Task statement:
Please reproduce, exactly as given, the lines running from the start of the data to the line containing "Copper Connection v3.0.5875*", inclusive, and omit the pictures.

==== Supplied records ====

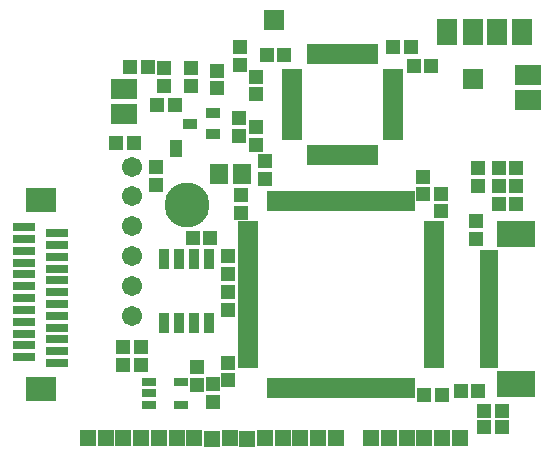
<source format=gts>
G04*
G04 Format:               Gerber RS-274X*
G04 Export Settings:      OSH Park*
G04 Layer:                TopSolderMask*
G04 This File Name:       GC_DUAL_FINAL_testffc_ADV.gts*
G04 Source File Name:     GC_DUAL_FINAL_testffc_ADV.rrb*
G04 Unique ID:            4e2d7a6f-c949-47f3-acdd-e5fe3011063f*
G04 Generated Date:       Friday, 30 March 2018 12:58:07*
G04*
G04 Created Using:        Robot Room Copper Connection v3.0.5875*
G04 Software Contact:     http://www.robotroom.com/CopperConnection/Support.aspx*
G04 License Number:       1880*
G04*
G04 Zero Suppression:     Leading*
G04 Number Precision:     2.4*
G04*
G04 Polarity:             Negative. Dark is solderable. Clear space is coating.*
G04*
%FSLAX24Y24*%
%MOIN*%
%LNTopSolderMask*%
%ADD10C,.0671*%
%ADD11C,.1498*%
%ADD12R,.006X.006*%
%ADD13R,.0553X.0553*%
%ADD14R,.0651X.0651*%
%ADD15R,.021X.0691*%
%ADD16R,.0218X.0651*%
%ADD17R,.0336X.071*%
%ADD18R,.0454X.0376*%
%ADD19R,.0454X.0454*%
%ADD20R,.0494X.0297*%
%ADD21R,.0592X.0218*%
%ADD22R,.0631X.071*%
%ADD23R,.0651X.0218*%
%ADD24R,.0691X.021*%
%ADD25R,.0703X.0887*%
%ADD26R,.073X.0257*%
%ADD27R,.0887X.0703*%
%ADD28R,.1045X.0809*%
%ADD29R,.1281X.0887*%
G36*
G01X13041Y12314D02*
X13711D01*
Y11645D01*
X13041D01*
Y12314D01*
G37*
G36*
X3283Y9955D02*
X3676D01*
Y9365D01*
X3283D01*
Y9955D01*
G37*
D10*
X1998Y4075D03*
Y5075D03*
Y6075D03*
Y7075D03*
Y9063D03*
X2003Y8075D03*
D11*
X3837Y7784D03*
D13*
X3489Y6D03*
X4079Y9D03*
X4668Y-13D03*
X5258Y9D03*
X5851Y-13D03*
X6441Y9D03*
X7029Y6D03*
X7619Y9D03*
X8212Y2D03*
X8802Y5D03*
X9981D03*
X10573Y9D03*
X11163Y5D03*
X11752Y2D03*
X12342Y5D03*
X12936Y7D03*
X1718Y6D03*
X1127D03*
X537D03*
X2899D03*
X2308D03*
D14*
X6742Y13941D03*
D15*
X6615Y1686D03*
X6811D03*
X7008D03*
X7205D03*
X7402D03*
X7599D03*
X7796D03*
X7992D03*
X8189D03*
X8386D03*
X8583D03*
X8780D03*
X8977D03*
X9174D03*
X9370D03*
X9567D03*
X9764D03*
X9961D03*
X10158D03*
X10355D03*
X10552D03*
X10748D03*
X10945D03*
X11142D03*
X11339D03*
X6615Y7907D03*
X6811D03*
X7008D03*
X7205D03*
X7402D03*
X7599D03*
X7796D03*
X7992D03*
X8189D03*
X8386D03*
X8583D03*
X8780D03*
X8977D03*
X9174D03*
X9370D03*
X9567D03*
X9764D03*
X9961D03*
X10158D03*
X10355D03*
X10552D03*
X10748D03*
X10945D03*
X11142D03*
X11339D03*
D16*
X7944Y9457D03*
X8141D03*
X8338D03*
X8535D03*
X8732D03*
X8928D03*
X9125D03*
X9322D03*
X9519D03*
X9716D03*
X9913D03*
X10109D03*
X7944Y12803D03*
X8141D03*
X8338D03*
X8535D03*
X8732D03*
X8928D03*
X9125D03*
X9322D03*
X9519D03*
X9716D03*
X9913D03*
X10109D03*
D17*
X4559Y5966D03*
X4059D03*
X3559D03*
X3059D03*
X4559Y3840D03*
X4059D03*
X3559D03*
X3059D03*
D18*
X4690Y10143D03*
X3942Y10493D03*
X4690Y10843D03*
D19*
X4702Y1209D03*
Y1799D03*
X12334Y1439D03*
X11743D03*
X5217Y2528D03*
Y1938D03*
X1700Y2457D03*
X2290D03*
X13554Y1596D03*
X12964D03*
X1702Y3046D03*
X2293D03*
X4183Y1783D03*
Y2374D03*
X5212Y4864D03*
Y4273D03*
X12315Y8158D03*
Y7568D03*
X11704Y8132D03*
Y8722D03*
X13467Y6657D03*
Y7248D03*
X5632Y7524D03*
Y8114D03*
X6428Y8643D03*
Y9234D03*
X10720Y13053D03*
X11310D03*
X5602Y12462D03*
Y13053D03*
X3082Y11754D03*
Y12344D03*
X3968Y11754D03*
Y12344D03*
X4854Y11665D03*
Y12255D03*
X2531Y12384D03*
X1940D03*
X14224Y7817D03*
X14814D03*
X14224Y8407D03*
X14814D03*
X14224Y8998D03*
X14814D03*
X13554Y8407D03*
Y8998D03*
X2805Y9045D03*
Y8454D03*
X6152Y10384D03*
Y9793D03*
X11389Y12423D03*
X11980D03*
X13751Y927D03*
X14342D03*
X13751Y370D03*
X14342D03*
X1476Y9844D03*
X2067D03*
X5212Y6084D03*
Y5494D03*
X4027Y6675D03*
X4617D03*
X6496Y12795D03*
X7087D03*
X6152Y11467D03*
Y12057D03*
X5561Y10679D03*
Y10089D03*
X2854Y11122D03*
X3445D03*
D20*
X3642Y1871D03*
Y1123D03*
X2579Y1871D03*
Y1123D03*
Y1497D03*
D21*
X13908Y2829D03*
X13909Y3025D03*
Y3222D03*
Y3419D03*
Y3616D03*
Y3813D03*
Y4010D03*
Y4206D03*
Y4403D03*
Y4600D03*
Y4797D03*
Y4994D03*
Y5191D03*
Y5388D03*
Y5584D03*
Y5781D03*
Y5978D03*
Y2632D03*
Y6175D03*
Y2435D03*
D22*
X4893Y8801D03*
X5680D03*
D23*
X10700Y10047D03*
Y10244D03*
Y10441D03*
Y10638D03*
Y10835D03*
Y11032D03*
Y11229D03*
Y11425D03*
Y11622D03*
Y11819D03*
Y12016D03*
Y12213D03*
X7354Y10047D03*
Y10244D03*
Y10441D03*
Y10638D03*
Y10835D03*
Y11032D03*
Y11229D03*
Y11425D03*
Y11622D03*
Y11819D03*
Y12016D03*
Y12213D03*
D24*
X5866Y7159D03*
Y6962D03*
Y6765D03*
Y6568D03*
Y6371D03*
Y6175D03*
Y5978D03*
Y5781D03*
Y5584D03*
Y5387D03*
Y5190D03*
Y4994D03*
Y4797D03*
Y4600D03*
Y4403D03*
Y4206D03*
Y4009D03*
Y3812D03*
Y3616D03*
Y3419D03*
Y3222D03*
Y3025D03*
Y2828D03*
Y2631D03*
Y2434D03*
X12087Y7159D03*
Y6962D03*
Y6765D03*
Y6568D03*
Y6371D03*
Y6175D03*
Y5978D03*
Y5781D03*
Y5584D03*
Y5387D03*
Y5190D03*
Y4994D03*
Y4797D03*
Y4600D03*
Y4403D03*
Y4206D03*
Y4009D03*
Y3812D03*
Y3616D03*
Y3419D03*
Y3222D03*
Y3025D03*
Y2828D03*
Y2631D03*
Y2434D03*
D25*
X12491Y13534D03*
X15011D03*
X13358D03*
X14184D03*
D26*
X-492Y2511D03*
Y2905D03*
Y3298D03*
Y3692D03*
Y4086D03*
Y4480D03*
Y4873D03*
Y5267D03*
Y5661D03*
Y6054D03*
X-1590Y2708D03*
Y3102D03*
Y3495D03*
Y3889D03*
Y4283D03*
Y4676D03*
Y5070D03*
Y5464D03*
Y5858D03*
Y6251D03*
Y6645D03*
X-492Y6448D03*
X-1590Y7039D03*
X-492Y6842D03*
D27*
X15208Y11281D03*
Y12108D03*
X1737Y11634D03*
Y10807D03*
D28*
X-1041Y1651D03*
Y7943D03*
D29*
X14802Y1798D03*
Y6812D03*
M02*

</source>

====

Expected answer:
<source format=gts>
G04*
G04 Format:               Gerber RS-274X*
G04 Export Settings:      OSH Park*
G04 Layer:                TopSolderMask*
G04 This File Name:       GC_DUAL_FINAL_testffc_ADV.gts*
G04 Source File Name:     GC_DUAL_FINAL_testffc_ADV.rrb*
G04 Unique ID:            4e2d7a6f-c949-47f3-acdd-e5fe3011063f*
G04 Generated Date:       Friday, 30 March 2018 12:58:07*
G04*
G04 Created Using:        Robot Room Copper Connection v3.0.5875*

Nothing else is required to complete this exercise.